Joint position lists
____

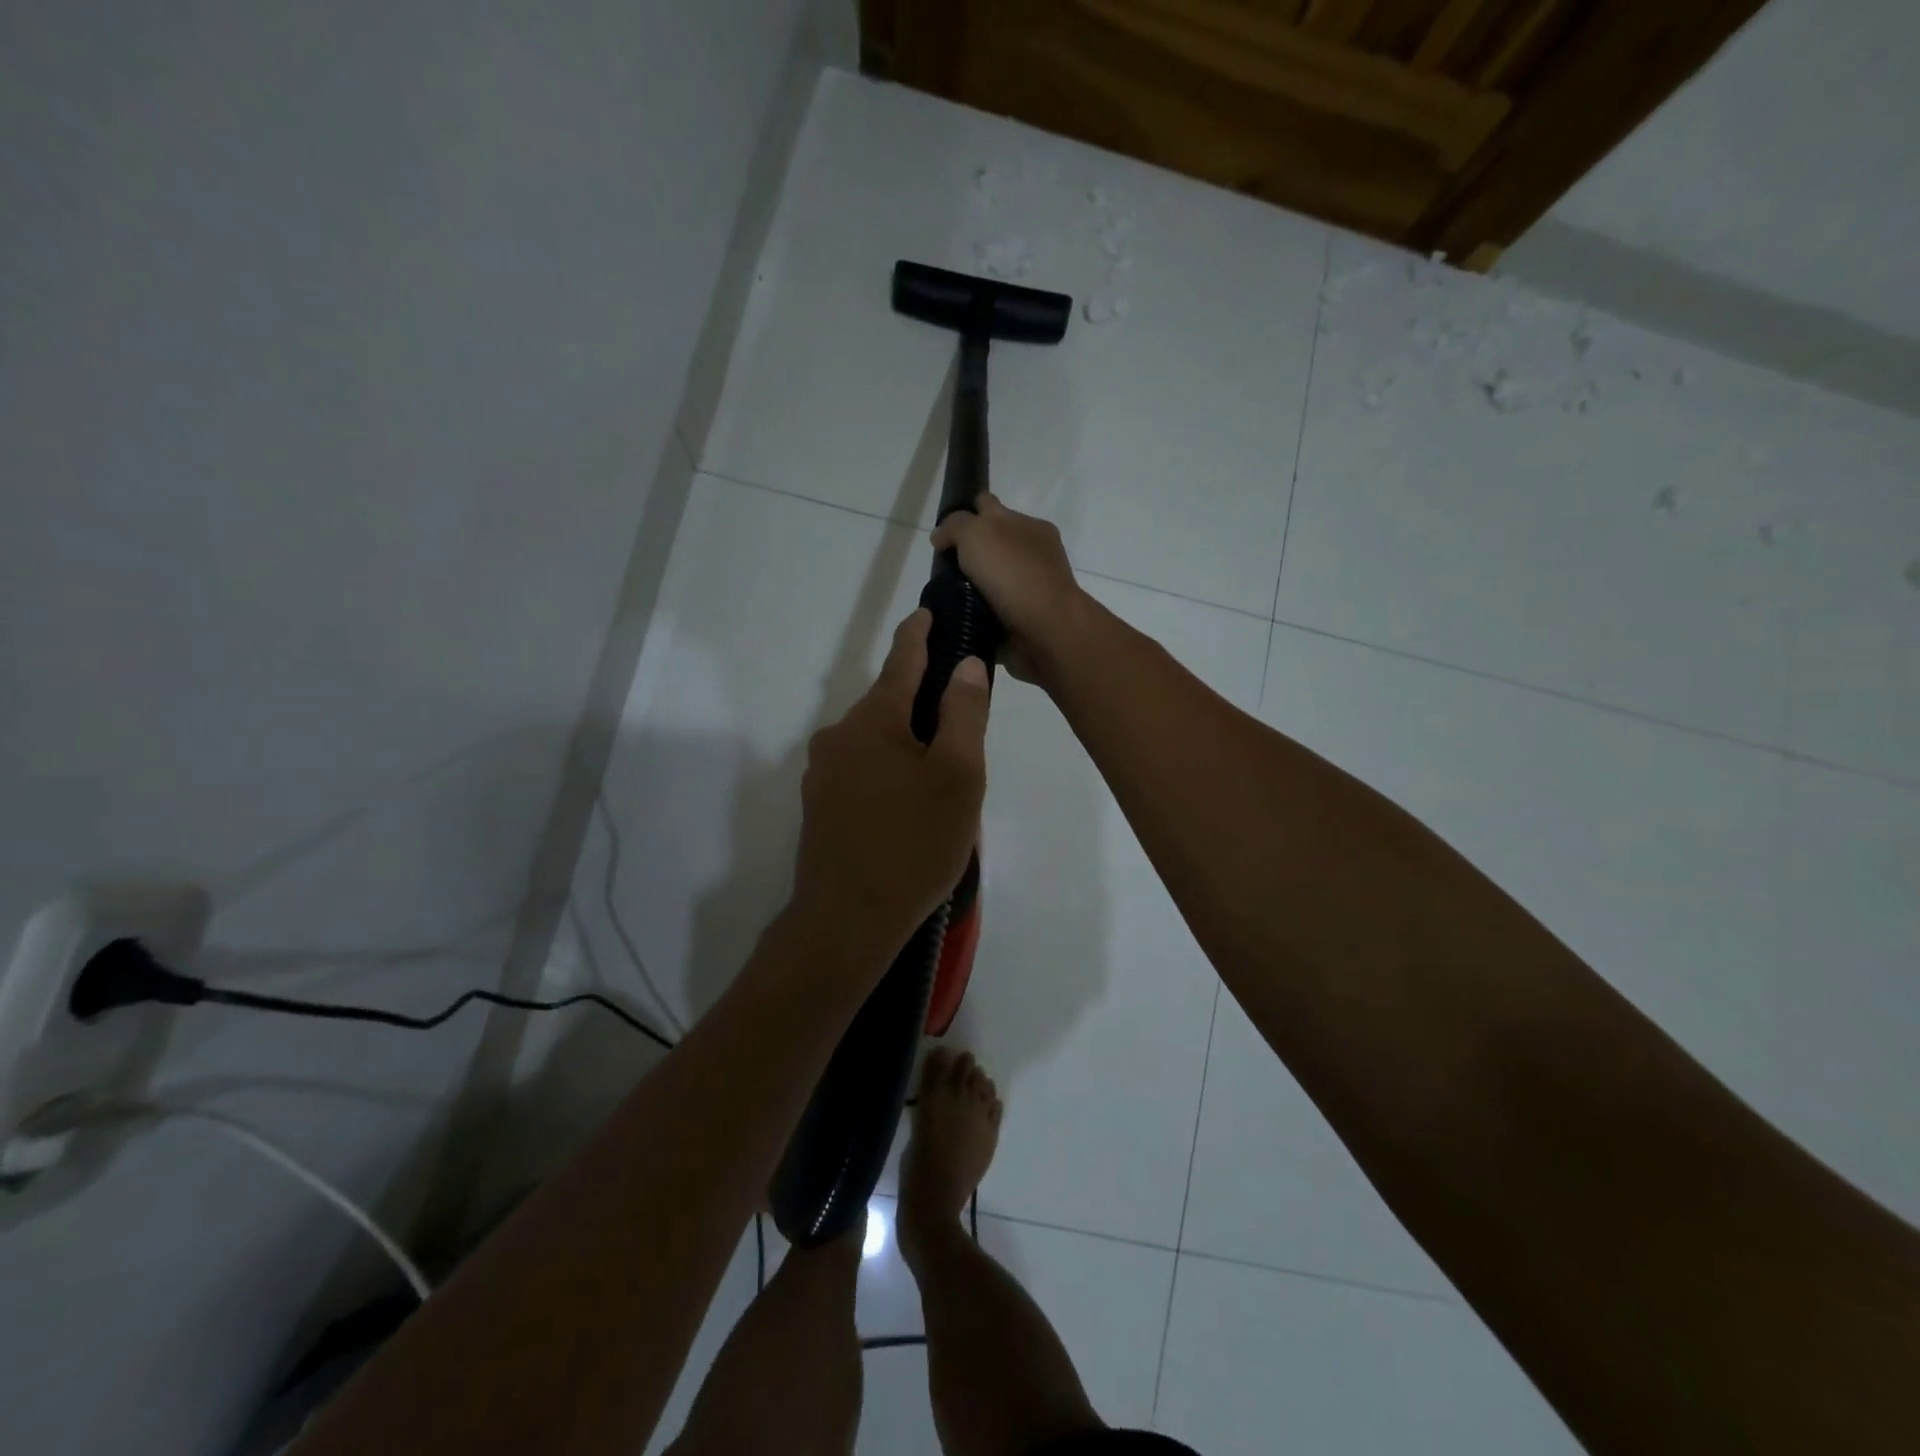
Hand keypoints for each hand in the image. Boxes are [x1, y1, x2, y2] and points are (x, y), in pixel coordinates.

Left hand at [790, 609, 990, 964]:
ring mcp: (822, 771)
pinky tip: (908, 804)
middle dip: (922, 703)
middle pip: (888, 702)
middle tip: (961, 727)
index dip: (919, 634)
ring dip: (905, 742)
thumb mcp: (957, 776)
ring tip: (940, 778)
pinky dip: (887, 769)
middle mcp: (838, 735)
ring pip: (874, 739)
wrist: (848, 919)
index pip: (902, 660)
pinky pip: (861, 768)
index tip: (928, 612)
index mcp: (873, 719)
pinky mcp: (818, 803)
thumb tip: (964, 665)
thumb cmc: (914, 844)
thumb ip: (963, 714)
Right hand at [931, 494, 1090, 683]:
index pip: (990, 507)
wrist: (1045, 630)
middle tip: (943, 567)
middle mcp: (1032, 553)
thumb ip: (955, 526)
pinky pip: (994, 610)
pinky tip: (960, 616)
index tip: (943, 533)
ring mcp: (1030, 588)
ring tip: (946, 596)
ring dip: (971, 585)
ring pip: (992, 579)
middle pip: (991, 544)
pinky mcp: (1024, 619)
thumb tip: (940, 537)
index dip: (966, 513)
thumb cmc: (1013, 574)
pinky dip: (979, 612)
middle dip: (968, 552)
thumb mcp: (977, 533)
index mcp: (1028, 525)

____

● **WHAT YOU WILL DO**
Return every line holding the word "thumb" from the records.

● **SOLUTION FOR THIS TASK**
thumb mcp: (957, 776)
thumb tip: (964, 665)
thumb cmc: (914, 844)
thumb ip: (963, 714)
thumb ip: (955, 526)
thumb tip: (940, 537)
thumb cmc: (1013, 574)
thumb mcp: (977, 533)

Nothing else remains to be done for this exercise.